ASSIGNMENT: What is needed here is an exact repetition of the records below, beginning at the line that has "Créez votre plan d'entrainement" and stopping after the line that has "Plan jour par".
Start of Block
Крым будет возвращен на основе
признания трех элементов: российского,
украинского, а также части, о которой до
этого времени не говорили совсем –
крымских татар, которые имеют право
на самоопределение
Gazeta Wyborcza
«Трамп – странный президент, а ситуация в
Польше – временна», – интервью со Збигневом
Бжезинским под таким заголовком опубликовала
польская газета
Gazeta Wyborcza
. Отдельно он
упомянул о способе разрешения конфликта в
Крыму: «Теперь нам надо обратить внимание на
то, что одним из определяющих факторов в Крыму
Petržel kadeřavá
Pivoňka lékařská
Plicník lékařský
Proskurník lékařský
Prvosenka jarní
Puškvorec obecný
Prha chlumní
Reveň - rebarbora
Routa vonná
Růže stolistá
End of Block
Start of Block
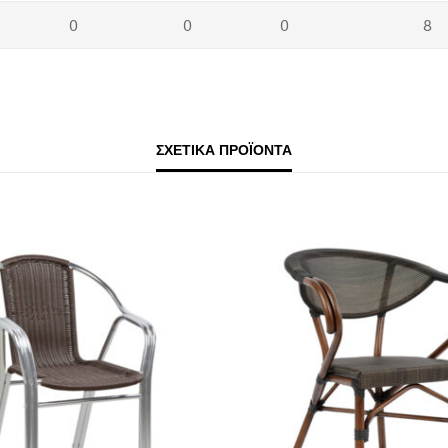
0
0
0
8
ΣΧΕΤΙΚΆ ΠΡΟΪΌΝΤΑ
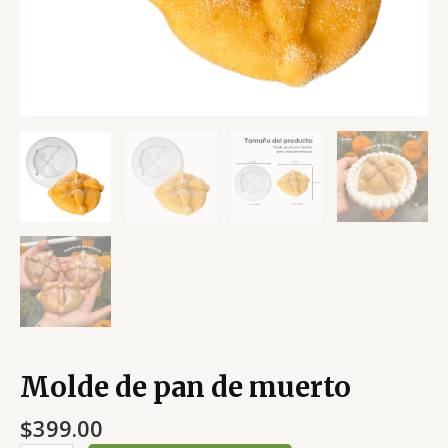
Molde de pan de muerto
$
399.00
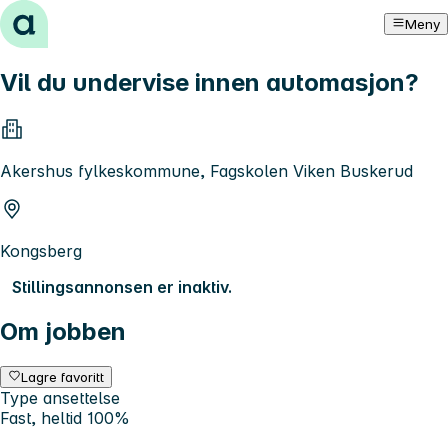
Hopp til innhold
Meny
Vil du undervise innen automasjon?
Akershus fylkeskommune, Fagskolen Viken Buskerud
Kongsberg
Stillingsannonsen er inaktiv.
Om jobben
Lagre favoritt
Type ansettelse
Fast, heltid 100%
End of Block
Start of Block
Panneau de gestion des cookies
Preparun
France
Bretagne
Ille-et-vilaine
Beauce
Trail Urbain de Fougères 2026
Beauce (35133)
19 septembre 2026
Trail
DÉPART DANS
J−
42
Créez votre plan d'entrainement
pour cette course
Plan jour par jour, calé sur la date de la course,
End of Block
YOUR RESPONSE:
Créez votre plan d'entrainement
pour cette course
Plan jour par jour, calé sur la date de la course,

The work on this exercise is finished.